Agora, a sua dedicação, a sua vontade é contribuir para o crescimento da modalidade do futebol e da arbitragem, mas principalmente para avançar com a mudança das mentalidades que são negativas relativamente aos árbitros e à arbitragem.

Não será fácil e Patrícia Borges, apesar de saber que não vai mudar o mundo, acredita que será possível, pelo menos, dar pequenos passos rumo a um futuro melhor, não só no futebol e na arbitragem, mas também a nível da sociedade. Mas para mudar essas mentalidades, é necessário ir ao cerne da questão e começar da base. “É essencial mudar as mentalidades. A mudança tem que ser social e não através do agravamento das molduras penais. A mudança tem que ser na educação, nas escolas, em casa. Os jovens atletas têm que conhecer as regras e as leis do jogo. Se não as souberem, também não vão poder trabalhar da melhor forma. E esse desconhecimento do praticante, leva também ao desconhecimento do adepto. Temos que ir à base da questão”, finalizou.

A paixão pelas leis cresceu, mas sem esquecer o desporto

Licenciada em Direito pela Universidade do Minho, pós-graduada em Direito Judiciário pela mesma instituição, premiada com a Bolsa de Excelência e Bolsa de Estudo por Mérito Escolar. Especialista em Direito do Desporto pela Universidade de Coimbra e a frequentar a Pós-Graduação em Organização e Gestão no Futebol Profissional, pela Liga Portugal e Universidade Católica: “Estou certa que o futuro do futebol passa pela obrigação das SAD’s terem nos quadros uma pessoa formada nesta pós-graduação, pois a boa organização e gestão será o segredo dos que procuram bons resultados, porque os golos não se marcam só em campo. O meu objetivo é trabalhar no futebol profissional sem nunca perder a ligação à minha verdadeira base: a advocacia”.

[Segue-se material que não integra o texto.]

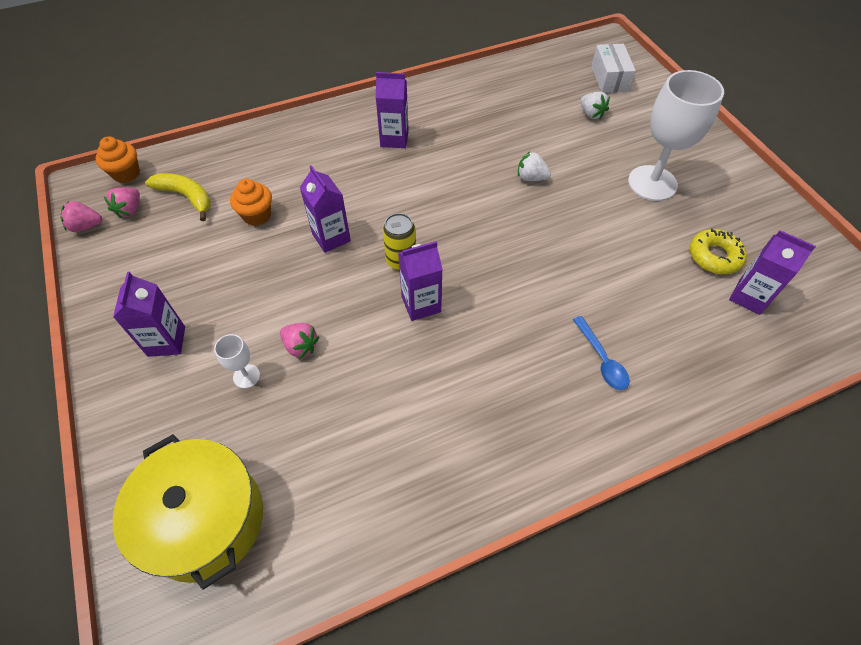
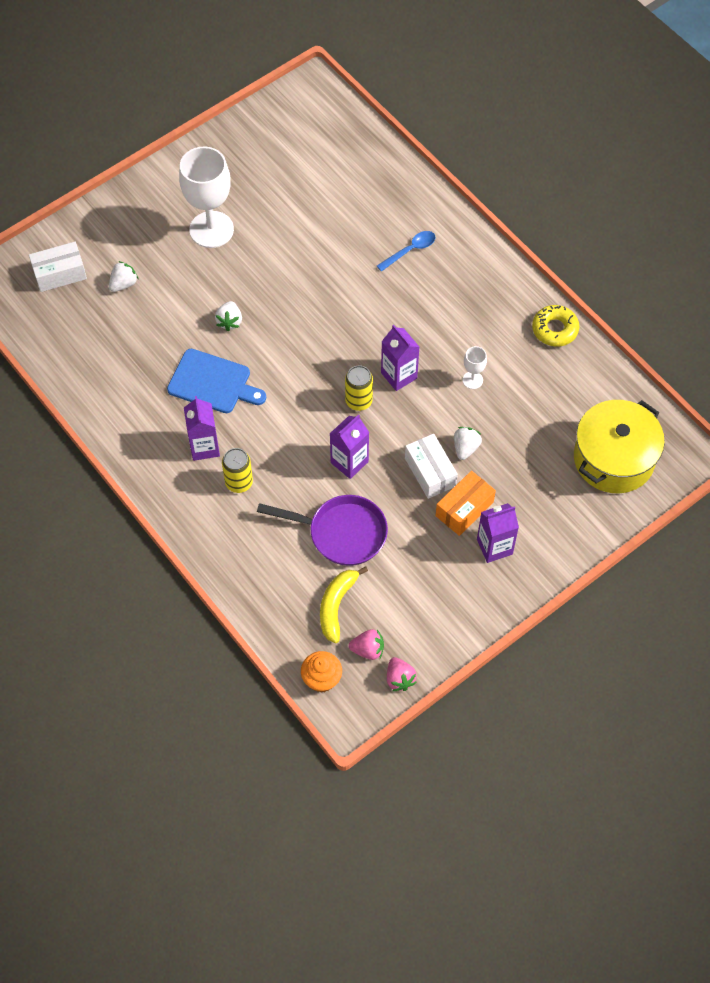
camera: 105 degrees left, 5 degrees up
white goblet [214,334,260,388] -> white goblet moved to [463,346,487,389]
orange cupcake [230,179,272,226] -> purple pan [257,495,388,566]
pink strawberry [280,323,319,359] -> white strawberry [454,427,482,460]
yellow donut [689,229,747,274] -> yellow donut moved to [532,305,579,346]
purple carton [729,230,816,315] -> none
none -> blue cutting board [167,349,267,413]
none -> yellow can [222,448,253,493]
none -> white box [405,434,458,499]
none -> orange box [436,471,496,536]

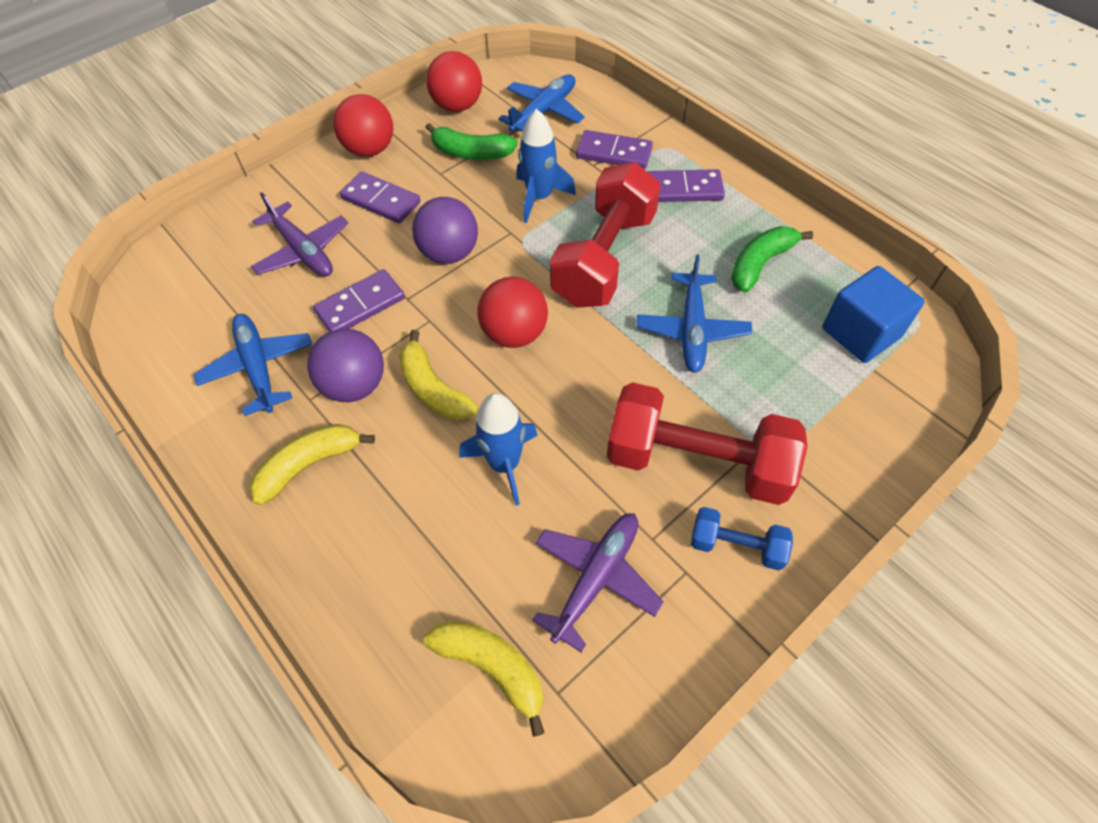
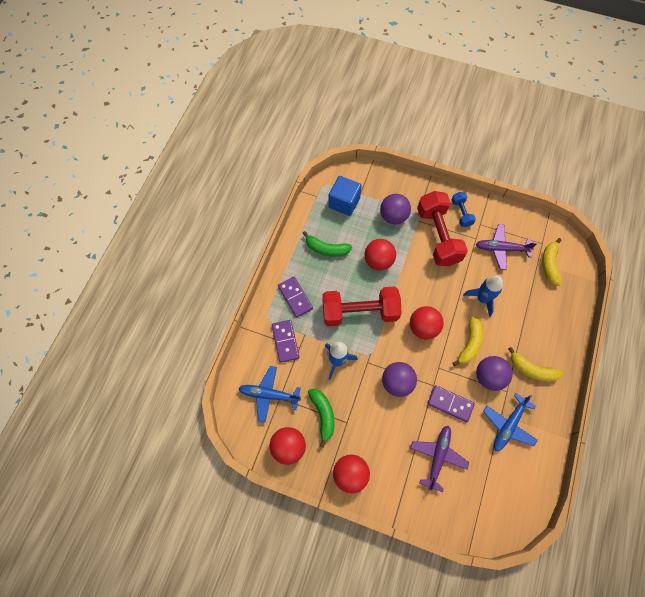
camera: 120 degrees left, 10 degrees up
purple domino [340,171,421,224] -> none
blue plane [637,255,752,373] -> red ball [364,239,396,270]
none -> purple ball [380,194,411,225]

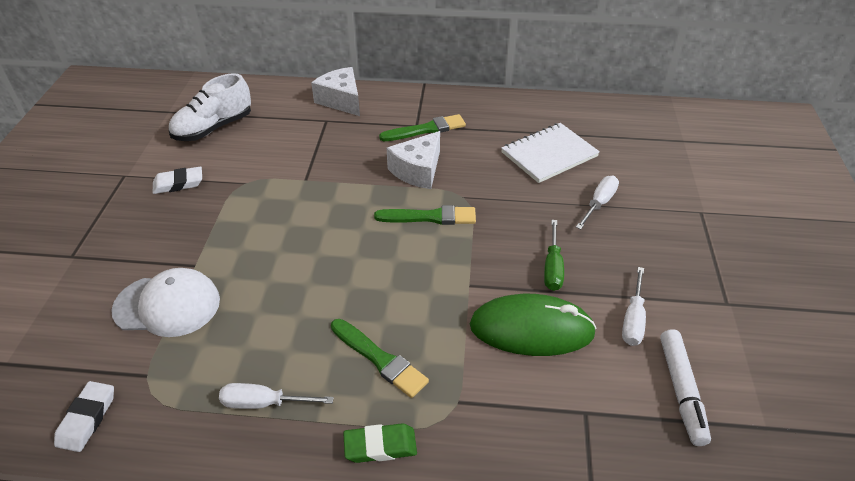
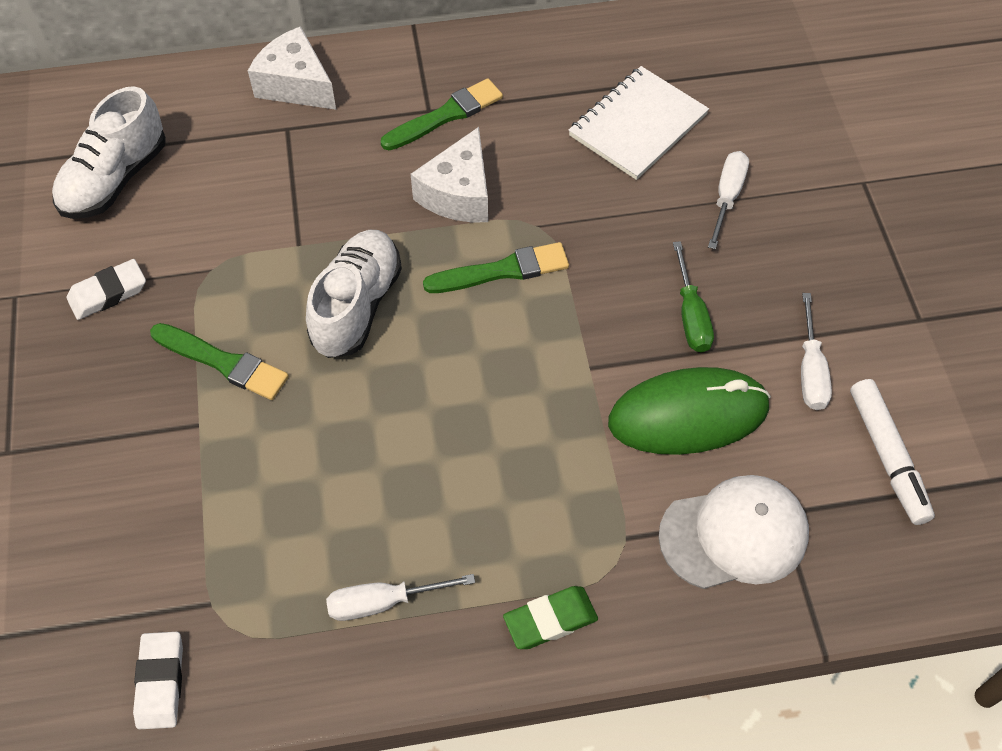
camera: 15 degrees left, 15 degrees up
white cap [111,268,220,337] -> white cap moved to [658,475,809,589]
green brush [331,319,429,398] -> green brush moved to [150,323,289,400]
none -> white shoe [306,230,402,358]

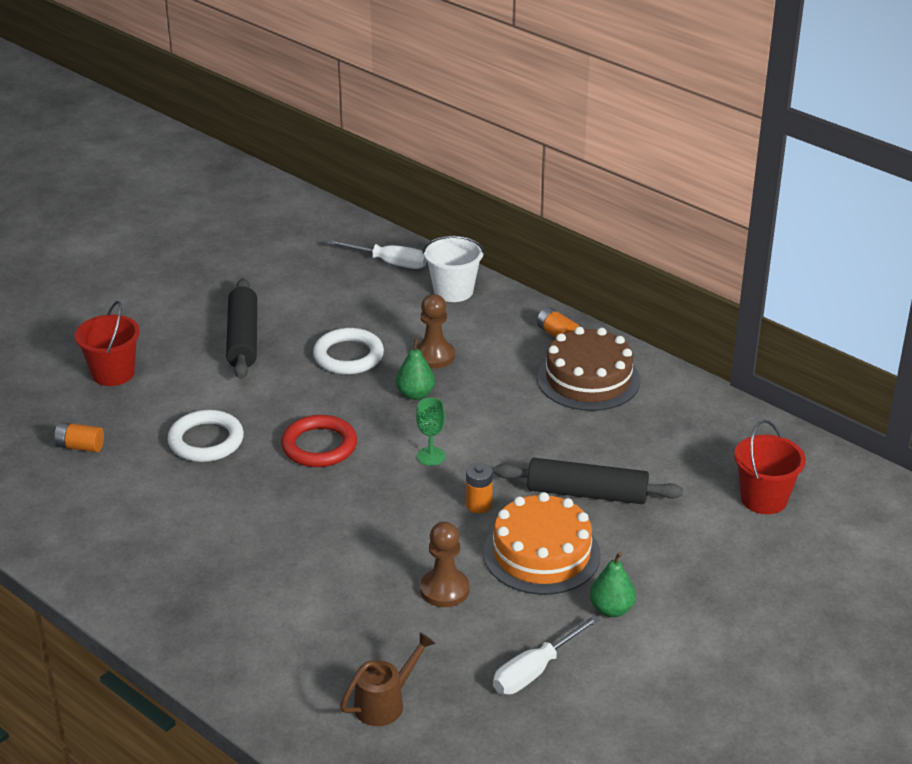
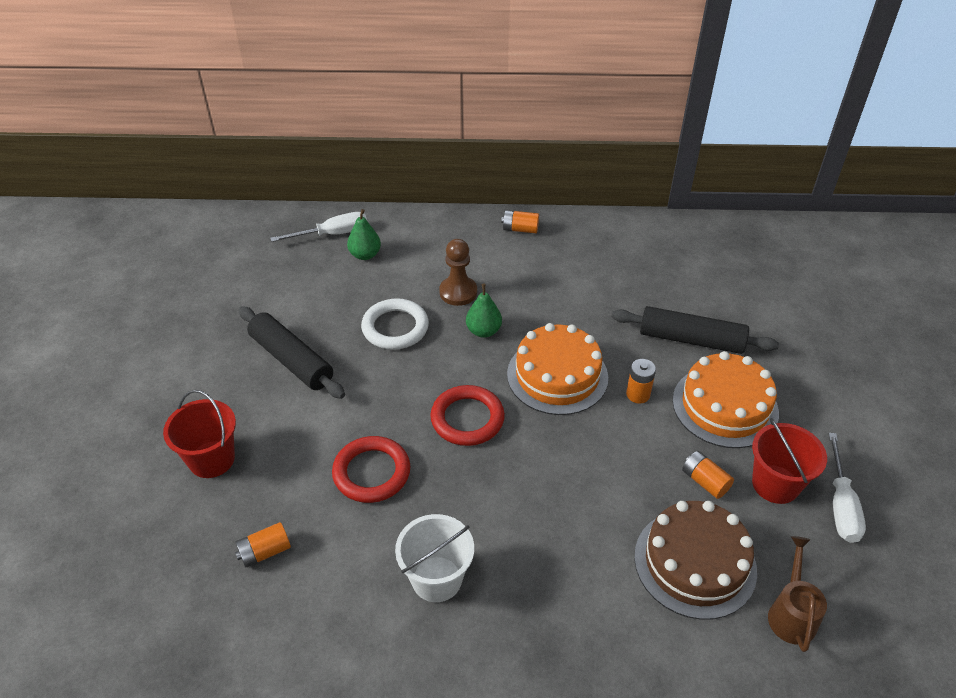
camera: 40 degrees left, 10 degrees up
white ring [168,410,244,462] -> red ring [332,436,410,503]
green goblet [416,398,445,466] -> orange cake [507,323,608,415]
brown pawn [420,522,469,607] -> orange battery [682,451,734,499]
white bucket [423,236,485,302] -> white bucket moved to [395,514,474,602]
black rolling pin [494,458,683,504] -> black rolling pin turned 45 degrees clockwise [612,306,779,354]
brown cake [537,327,640,411] -> brown cake moved to [634,501,757,620]
green pear [590,552,636,617] -> green pear moved to [347,209,381,260]
red bucket [734,420,806,514] -> red bucket moved to [752,418,827,504]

Em campo para conhecer a realidade do futebol

Com uma formação académica e profissional bem diferente e distante da área desportiva, a verdade é que o mundo do futebol nunca foi estranho a Patrícia Borges, filha e sobrinha de ex-jogadores, treinadores e dirigentes desportivos, nomeadamente do futebol. Desde bem pequena que acompanhava o seu pai nos treinos e jogos das equipas que orientava, conhecendo como poucos a realidade, enquanto adepta, deste “mundo que faz mover paixões e cria inúmeras emoções”. Mas Patrícia quis ir mais longe. Quis conhecer profundamente a realidade de “calçar as chuteiras, pisar um campo e saber o que os jogadores, treinadores, dirigentes e árbitros fazem e têm que fazer numa partida”. Daí até ao curso de arbitragem foi, por isso, um curto passo.